- **Given data**:
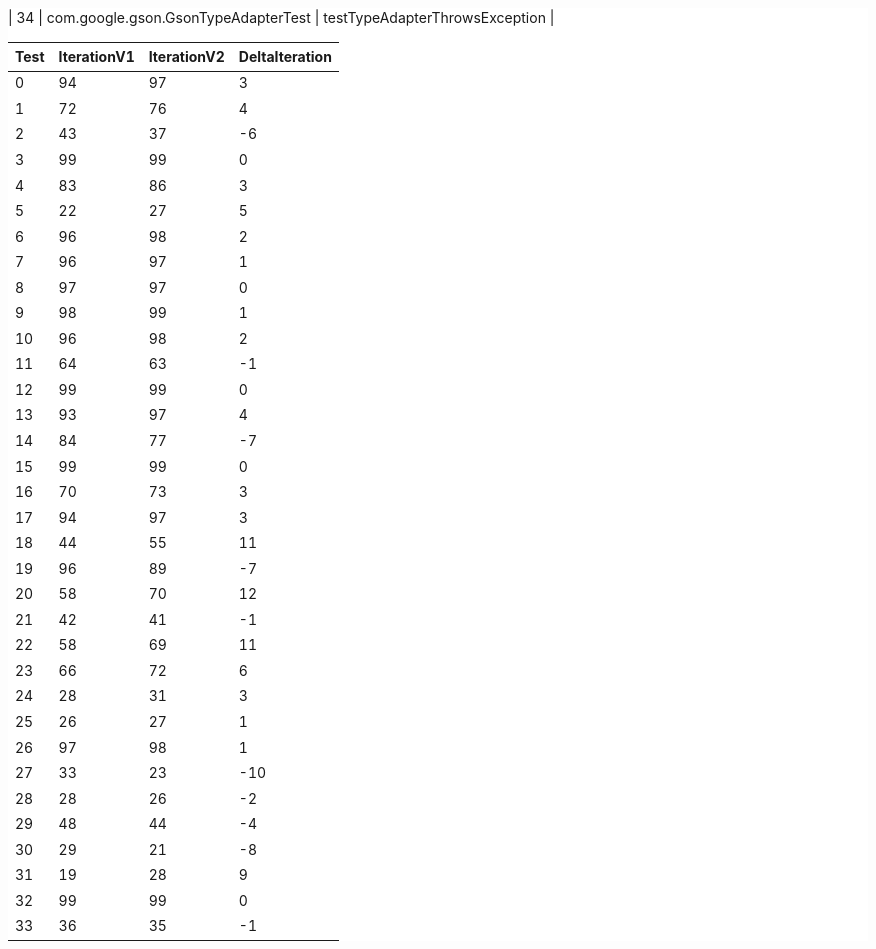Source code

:| 34 | com.google.gson.GsonTypeAdapterTest | testTypeAdapterThrowsException |




| Test | IterationV1 | IterationV2 | DeltaIteration |
| --- | --- | --- | --- |
| 0 | 94 | 97 | 3 |
| 1 | 72 | 76 | 4 |
| 2 | 43 | 37 | -6 |
| 3 | 99 | 99 | 0 |
| 4 | 83 | 86 | 3 |
| 5 | 22 | 27 | 5 |
| 6 | 96 | 98 | 2 |
| 7 | 96 | 97 | 1 |
| 8 | 97 | 97 | 0 |
| 9 | 98 | 99 | 1 |
| 10 | 96 | 98 | 2 |
| 11 | 64 | 63 | -1 |
| 12 | 99 | 99 | 0 |
| 13 | 93 | 97 | 4 |
| 14 | 84 | 77 | -7 |
| 15 | 99 | 99 | 0 |
| 16 | 70 | 73 | 3 |
| 17 | 94 | 97 | 3 |
| 18 | 44 | 55 | 11 |
| 19 | 96 | 89 | -7 |
| 20 | 58 | 70 | 12 |
| 21 | 42 | 41 | -1 |
| 22 | 58 | 69 | 11 |
| 23 | 66 | 72 | 6 |
| 24 | 28 | 31 | 3 |
| 25 | 26 | 27 | 1 |
| 26 | 97 | 98 | 1 |
| 27 | 33 | 23 | -10 |
| 28 | 28 | 26 | -2 |
| 29 | 48 | 44 | -4 |
| 30 | 29 | 21 | -8 |
| 31 | 19 | 28 | 9 |
| 32 | 99 | 99 | 0 |
| 33 | 36 | 35 | -1 |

- **Your assignment**: When you reach the line containing "6 | 96 | 98 | 2 |" in the data above, retype it and each line after it through the final one, exactly as written.

- **Task output**:
| 6 | 96 | 98 | 2 |
| 7 | 96 | 97 | 1 |
| 8 | 97 | 97 | 0 |
| 9 | 98 | 99 | 1 |
| 10 | 96 | 98 | 2 |
| 11 | 64 | 63 | -1 |
| 12 | 99 | 99 | 0 |
| 13 | 93 | 97 | 4 |
| 14 | 84 | 77 | -7 |
| 15 | 99 | 99 | 0 |
| 16 | 70 | 73 | 3 |
| 17 | 94 | 97 | 3 |
| 18 | 44 | 55 | 11 |
| 19 | 96 | 89 | -7 |
| 20 | 58 | 70 | 12 |
| 21 | 42 | 41 | -1 |
| 22 | 58 | 69 | 11 |
| 23 | 66 | 72 | 6 |
| 24 | 28 | 31 | 3 |
| 25 | 26 | 27 | 1 |
| 26 | 97 | 98 | 1 |
| 27 | 33 | 23 | -10 |
| 28 | 28 | 26 | -2 |
| 29 | 48 | 44 | -4 |
| 30 | 29 | 21 | -8 |
| 31 | 19 | 28 | 9 |
| 32 | 99 | 99 | 0 |
| 33 | 36 | 35 | -1 |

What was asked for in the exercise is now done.